Bien servi par un casting choral – après les dames admirables, citons les aimables Hugh Bonneville aux faux airs de John Cleese, Simon Callow au tracé stressé, Manish Dayal à la moustache trempée de larmes + Tanveer Ghani, Neeraj Kabi, Denzil Smith en triumvirat énervé, feu Om Pouri en papa aveuglé-exilé, Arunoday Singh en mari promis – et un Scope équilibré, peu porté sur le pittoresque, le spectaculaire, la pyrotechnie, Le Dernier Vice-Roi des Indes retrace une fin et un commencement, une confiance gagnée, perdue, une malédiction de désespoir (et de démission) réalisée presque à domicile (Mountbatten périra via l’IRA). La fresque vintage, à défaut de clairement s’extraire du programme dépaysant (dans l’espace et le temps) proposé par la bande-annonce, parvient à ne céder ni au tourisme ni au paternalisme (les envahisseurs victoriens divisèrent afin de régner, vieille stratégie cynique dorénavant muée en situation catastrophique). L’élégance de l’épilogue, ce sourire au milieu du pire, ces retrouvailles improbables entre les amants désarmants, blessés au corps, à l’âme, orphelins au sein du destin natal de la nation (David Wark Griffith filma le sien, valeureux et scandaleux), avec micro saisi par la survivante, sa voix errante, insistante, déterminante, belle idée de ciné sonore, davantage que sacrifier au baume d’un happy ending artificiel, conventionnel, se lisent en acte de foi dans la vie à venir (dans les villes à rebâtir), dans l’amour plus fort que la mort et la raison (étatique), dans la force des femmes face à la faiblesse (vengeresse) des hommes. Edwina, solidaire, absout Dickie, dindon de la farce (ou du pudding), père téléguidé d’un plan patronymique d’infamie humaniste ou de pragmatisme nationaliste (il s’interroge au miroir de l’Histoire, pas à celui du narcissisme) ; Aalia, rescapée, semble consoler Jeet de sa détresse.

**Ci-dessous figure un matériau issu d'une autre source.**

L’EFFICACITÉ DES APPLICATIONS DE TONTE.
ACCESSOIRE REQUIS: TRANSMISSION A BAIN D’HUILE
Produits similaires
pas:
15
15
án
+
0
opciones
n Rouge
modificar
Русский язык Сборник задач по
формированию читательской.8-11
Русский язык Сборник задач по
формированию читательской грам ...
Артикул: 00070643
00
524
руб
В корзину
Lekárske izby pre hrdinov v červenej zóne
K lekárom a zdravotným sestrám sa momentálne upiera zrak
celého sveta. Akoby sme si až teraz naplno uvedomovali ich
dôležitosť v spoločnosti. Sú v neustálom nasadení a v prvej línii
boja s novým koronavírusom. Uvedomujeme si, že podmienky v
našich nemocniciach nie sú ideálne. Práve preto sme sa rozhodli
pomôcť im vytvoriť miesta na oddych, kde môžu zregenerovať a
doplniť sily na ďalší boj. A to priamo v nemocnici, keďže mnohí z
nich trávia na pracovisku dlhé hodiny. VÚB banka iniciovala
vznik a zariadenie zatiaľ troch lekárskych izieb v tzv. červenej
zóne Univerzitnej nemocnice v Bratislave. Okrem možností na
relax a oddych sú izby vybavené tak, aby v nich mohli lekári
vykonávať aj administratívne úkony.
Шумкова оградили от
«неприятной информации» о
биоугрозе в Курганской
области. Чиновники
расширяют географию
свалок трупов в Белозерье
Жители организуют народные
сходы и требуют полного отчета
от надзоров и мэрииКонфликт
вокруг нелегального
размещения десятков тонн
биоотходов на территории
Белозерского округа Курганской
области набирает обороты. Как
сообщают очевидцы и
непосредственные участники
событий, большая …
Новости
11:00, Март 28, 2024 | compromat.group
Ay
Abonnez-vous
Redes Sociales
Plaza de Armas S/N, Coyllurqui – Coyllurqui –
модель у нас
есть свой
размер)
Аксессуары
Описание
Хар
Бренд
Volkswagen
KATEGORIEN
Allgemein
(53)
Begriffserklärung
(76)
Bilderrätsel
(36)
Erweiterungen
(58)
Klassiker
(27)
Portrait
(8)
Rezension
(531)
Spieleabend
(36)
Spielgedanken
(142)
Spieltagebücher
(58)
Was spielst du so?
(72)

Au-delà de cette féminité assumée, généreuse au lieu d’être agressive, active au lieu d’être revendicatrice, la cinéaste fait résonner les afflux de population d’hier et ceux d’aujourd’hui, même si l’exode dédoublé – du Pakistan vers l’Inde et inversement – demeure dans sa dimension massive et mortelle (quatorze millions de déplacés, un million de terrassés) incomparable avec le mouvement des « migrants » (gardons-nous de hiérarchiser le malheur, a fortiori dans le confort de notre cinéphilie française) et renverse la perspective, la rétrécit, à l’aide d’une photo en noir et blanc puis couleurs issue de son propre roman familial avéré, hommage à une autre femme voyageuse et courageuse, sa grand-mère. Si les hommes – je généralise à dessein – s’obsèdent de décès, d’individualité, les femmes s’élancent vers l’horizon, la génération, conteuses au lit (mère planétaire, Shéhérazade en sursis) ou sur un écran. Il était une fois en Amérique, similaire et contraire récit originel, mémoriel, pouvait s’interpréter en rêve opiacé d’un héros proustien (notez ici un Gandhi sereinement endormi durant la liesse de la libération) ; Le Dernier Vice-Roi des Indes, film plus intéressant que passionnant, didactique que lyrique, clair qu’assombri (par les tueries, les compromis des utopies atteintes dans la « vraie vie »), séduit ainsi, au moins le temps de sa projection au sein d’une salle idéale, attentive, gérontophile, à la manière d’une rêverie politique, cinématographique, autobiographique.


« To reach a global audience, I knew that I had to make my film entertaining and accessible » confiait Gurinder Chadha au Guardian en 2016 – objectif atteint (après cinq ans de labeur, dont deux mois de tournage in situ) pour une œuvre évidemment limitée dans le fond et la forme, l’ambition et la durée (cent cinq minutes pour conter un décompte contre la montre précipité), ne méritant cependant ni l’indifférence ni le mépris, surtout d’improvisés spécialistes osant donner des leçons d’équité politiquement correcte du haut de leur blancheur de peau et de leur point de vue européen (quid d’un équivalent hexagonal sur la guerre d’Algérie ?). Résumons : s’agit-il d’un grand film audacieux de géopolitique adulte ? Not at all. Peut-on l’apprécier en tant que divertissement assez intelligent et gentiment impliquant ? Yes indeed, definitely.